Tom Swetnam is the director of the world’s premier tree-ring research laboratory and a scientist who has a unique view of climate change on our planet. He has studied tree rings in the world’s largest and oldest trees – giant sequoias and bristlecone pines — and his studies track the history of forest fires, insect outbreaks, and climate over the past 3,000 years. Dr. Swetnam has traveled and studied tree rings across North and South America and in Siberia, Russia. His research and collaborations with colleagues and students from around the world have provided basic insights on the influence of people and climate on changing forests.
As a Professor of Dendrochronology (the study of environmental and cultural history using tree rings), he heads the world’s first and largest laboratory dedicated to all aspects of tree-ring investigation: The Laboratory of Tree-Ring Research at the University of Arizona, Tucson. His work has attracted the attention of CBS’ 60 Minutes, The New York Times, National Geographic Magazine, and countless media outlets around the world. His laboratory, a “woodpile,” is the largest collection of tree rings in the world, dating back more than 9,000 years and each ring captures one year of climate history.
Dr. Swetnam’s groundbreaking and provocative findings indicate that regional warming is already affecting forests in the western United States, with potential for “a positive feedback effect” on global warming. Megafires have burned hundreds of thousands of acres, destroyed thousands of homes, and have caused devastating damage to natural resources. Fire-fighting expenditures for wildfires in the U.S. now regularly exceed $1 billion per year.
In a trail-blazing article in Science Magazine in 2006, Dr. Swetnam showed that one degree of Fahrenheit temperature increase translates into an increase in the frequency and duration of large wildfires in the U.S. West. Since the 1980s, warming and drying has caused the fire season to increase more than two months and sparked four times more fires.
The predictions are not good. Trees take in carbon dioxide, the main greenhouse gas, and release oxygen. Western U.S. forests remove 20 to 40 percent of the carbon dioxide in the country. As forests burn, carbon is released into the atmosphere. Fewer trees then remain to carbon dioxide out of the atmosphere, making warmer conditions, supporting more and longer fires-the feedback effect.
In his 60 Minutes episode, Dr. Swetnam predicted there’s a reasonable chance half the forests of the West could be lost.
In recent decades, Dr. Swetnam’s colleagues in Tucson have carried out research cited in global and regional assessments of climate change and human history, including the 4th Intergovernmental Panel on Climate Change, Jared Diamond’s bestseller “Collapse”, and a recent National Research Council review of drought impacts on the Colorado River.

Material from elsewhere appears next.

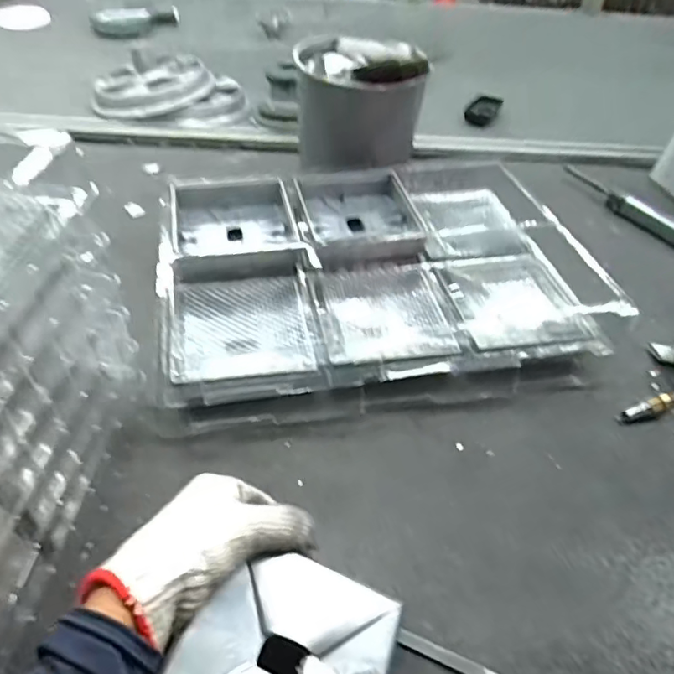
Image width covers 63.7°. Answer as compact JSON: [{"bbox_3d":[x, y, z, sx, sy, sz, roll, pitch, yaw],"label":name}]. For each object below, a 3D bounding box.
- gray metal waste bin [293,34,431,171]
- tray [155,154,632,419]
[{"bbox_3d":[0.030,-0.321,0.747,0.169,0.130,0.176,6,45,1],"label":"gray metal waste bin"},{"bbox_3d":[0.044,-0.085,0.629,0.453,0.075,0.358,-6,46,-12],"label":"tray"}]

Dr. Swetnam, who spent two years as a seasonal firefighter in the Gila National Forest of southern New Mexico, has published more than 90 scientific papers and he has received awards for his published research from Ecological Society of America and the American Association of Geographers. As a forest ecologist dedicated to applying the wisdom of historical perspectives to natural resource conservation, he has served on presidential and governor-appointed boards and panels, and he has testified to Congress on several occasions.
For over two decades, Dr. Swetnam has spoken to hundreds of public groups as a keynote or featured speaker. His presentations focus on the remarkable human and environmental histories provided by tree rings. These histories speak to the intertwined nature of people, place, and time. The beauty and aesthetics of ancient trees and the places they survive is combined with the fascinating fates of ancient cultures. The stories that tree rings tell are lessons from the past and warnings for the future.
Examples of Presentations (tailored to audience interest and backgrounds):
Anasazi, Drought & Forest Fires: History From Tree Rings
Using historical and modern photography and video, Dr. Swetnam tells the history of tree-ring dating and its applications in archaeology, climatology, and ecology, with a special focus on the cultural and environmental history of the Southwestern United States. Historical perspectives on climate and human responses are highlighted in the context of recent climate changes and expected future changes.
Drought, Pestilence and Fire: Forest Apocalypse?
Reviewing recent scientific results from across North America, and elsewhere around the globe, Dr. Swetnam describes the massive changes now occurring in many forests as a consequence of warming and drought trends. Mega-fires and regional bark beetle outbreaks in the context of climate and land use history are a particular focus of this presentation. This presentation is concluded with a discussion of potential policy and resource management responses.